9. Bisexual history.


All people, male and female, are born bisexual and like a light switch held between on and off, will usually fall into one of two extremes. On the whole, did not consider homosexuality to be an aberration or sickness in and of itself, but those societal pressures would undoubtedly contribute to unhealthy fetishes and sexual behaviors.

I've read an article about “Lesbian history” by Gregory S. Storms. Bisexual women activists realized this point early on, especially because it impacted their lives with greater force than perhaps it would have lesbian separatists.  Bisexuals could not create communities of isolation for the simple fact that many aligned with a definition of bisexuality that reflects Holly’s above, that of a merging of two sexual communities, not a rejection of one for the other.  If bisexual women were to create a separatist bisexual nation, there would be essentially no community to form.  By rejecting straight communities many bisexual women felt that they would be rejecting a part of themselves.  Instead, they sought out ways to integrate the two communities, gay and straight, by a concerted effort of undermining multiple systems of oppression simultaneously.
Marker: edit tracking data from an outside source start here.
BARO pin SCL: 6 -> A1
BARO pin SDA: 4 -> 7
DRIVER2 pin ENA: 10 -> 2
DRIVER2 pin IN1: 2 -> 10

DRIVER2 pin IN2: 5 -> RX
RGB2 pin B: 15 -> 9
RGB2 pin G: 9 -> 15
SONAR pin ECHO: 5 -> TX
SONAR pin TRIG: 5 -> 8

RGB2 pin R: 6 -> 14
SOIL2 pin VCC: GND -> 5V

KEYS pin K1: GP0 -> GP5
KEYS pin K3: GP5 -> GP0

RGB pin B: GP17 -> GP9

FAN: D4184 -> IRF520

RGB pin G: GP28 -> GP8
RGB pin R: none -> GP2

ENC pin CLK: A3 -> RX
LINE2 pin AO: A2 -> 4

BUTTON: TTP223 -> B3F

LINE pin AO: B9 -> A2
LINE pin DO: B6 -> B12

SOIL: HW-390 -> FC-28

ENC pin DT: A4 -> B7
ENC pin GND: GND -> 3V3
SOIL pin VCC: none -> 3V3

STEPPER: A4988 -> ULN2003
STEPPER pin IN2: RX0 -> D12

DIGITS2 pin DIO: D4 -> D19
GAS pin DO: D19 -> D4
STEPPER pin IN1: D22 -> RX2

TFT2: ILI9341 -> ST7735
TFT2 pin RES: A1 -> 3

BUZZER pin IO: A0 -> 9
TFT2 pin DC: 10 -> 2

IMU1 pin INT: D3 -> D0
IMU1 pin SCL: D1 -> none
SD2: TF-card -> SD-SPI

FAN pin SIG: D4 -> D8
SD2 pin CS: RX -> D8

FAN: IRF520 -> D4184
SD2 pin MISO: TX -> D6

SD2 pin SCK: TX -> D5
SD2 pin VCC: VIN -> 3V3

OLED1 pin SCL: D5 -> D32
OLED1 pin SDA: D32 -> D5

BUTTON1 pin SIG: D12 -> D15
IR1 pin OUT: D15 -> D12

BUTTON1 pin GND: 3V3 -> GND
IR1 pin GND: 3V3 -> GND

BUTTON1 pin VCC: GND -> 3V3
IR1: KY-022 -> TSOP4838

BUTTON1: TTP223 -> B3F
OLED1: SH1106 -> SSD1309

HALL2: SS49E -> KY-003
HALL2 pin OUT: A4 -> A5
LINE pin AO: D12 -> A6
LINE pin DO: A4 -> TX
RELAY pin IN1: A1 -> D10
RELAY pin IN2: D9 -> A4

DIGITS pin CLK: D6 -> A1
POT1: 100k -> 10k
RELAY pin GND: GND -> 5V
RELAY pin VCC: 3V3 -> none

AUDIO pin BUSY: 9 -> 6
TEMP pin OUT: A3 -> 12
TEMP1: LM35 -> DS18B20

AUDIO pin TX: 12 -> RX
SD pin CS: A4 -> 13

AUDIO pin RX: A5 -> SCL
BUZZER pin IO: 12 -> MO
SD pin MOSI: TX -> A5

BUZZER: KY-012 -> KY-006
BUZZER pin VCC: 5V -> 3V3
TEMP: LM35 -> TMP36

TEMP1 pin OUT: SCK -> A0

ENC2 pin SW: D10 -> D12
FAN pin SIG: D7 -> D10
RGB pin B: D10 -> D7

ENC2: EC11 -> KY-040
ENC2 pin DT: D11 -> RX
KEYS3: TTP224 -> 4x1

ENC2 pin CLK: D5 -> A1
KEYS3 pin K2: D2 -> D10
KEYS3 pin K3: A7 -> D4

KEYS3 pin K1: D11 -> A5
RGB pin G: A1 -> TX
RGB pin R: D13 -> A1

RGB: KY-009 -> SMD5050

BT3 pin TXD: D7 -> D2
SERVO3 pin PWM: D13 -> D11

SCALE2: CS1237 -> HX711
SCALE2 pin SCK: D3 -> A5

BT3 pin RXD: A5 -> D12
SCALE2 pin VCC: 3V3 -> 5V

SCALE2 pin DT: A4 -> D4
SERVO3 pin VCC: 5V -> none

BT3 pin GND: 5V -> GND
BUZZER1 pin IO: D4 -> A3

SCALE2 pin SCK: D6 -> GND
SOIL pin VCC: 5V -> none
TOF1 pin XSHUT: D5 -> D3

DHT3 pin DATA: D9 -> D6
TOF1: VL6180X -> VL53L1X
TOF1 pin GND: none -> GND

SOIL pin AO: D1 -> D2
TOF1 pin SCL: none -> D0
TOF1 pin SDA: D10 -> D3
Within this mindset, many bisexual women not only reacted against lesbian feminists by establishing a separate movement focused on bi women’s concerns, but also attempted to show the commonalities between lesbians and bi women.

"I believe that gender is something between your ears, not between your legs." - Chaz Bono. I believe with this quote. This quote means, your gender is in your eyes to what you attracted to romantically or sexually. And to your heart to what you feel with someone whether it is a female or male.

Doubts about the veracity of bisexuality as an identity are not new. Variously characterized within dominant discourses of sexuality as, among other things, a form of infantilism or immaturity, a transitional phase, state of conclusion, even a lie, the category of bisexuality for over a century has been persistently refused the title of legitimate sexual identity.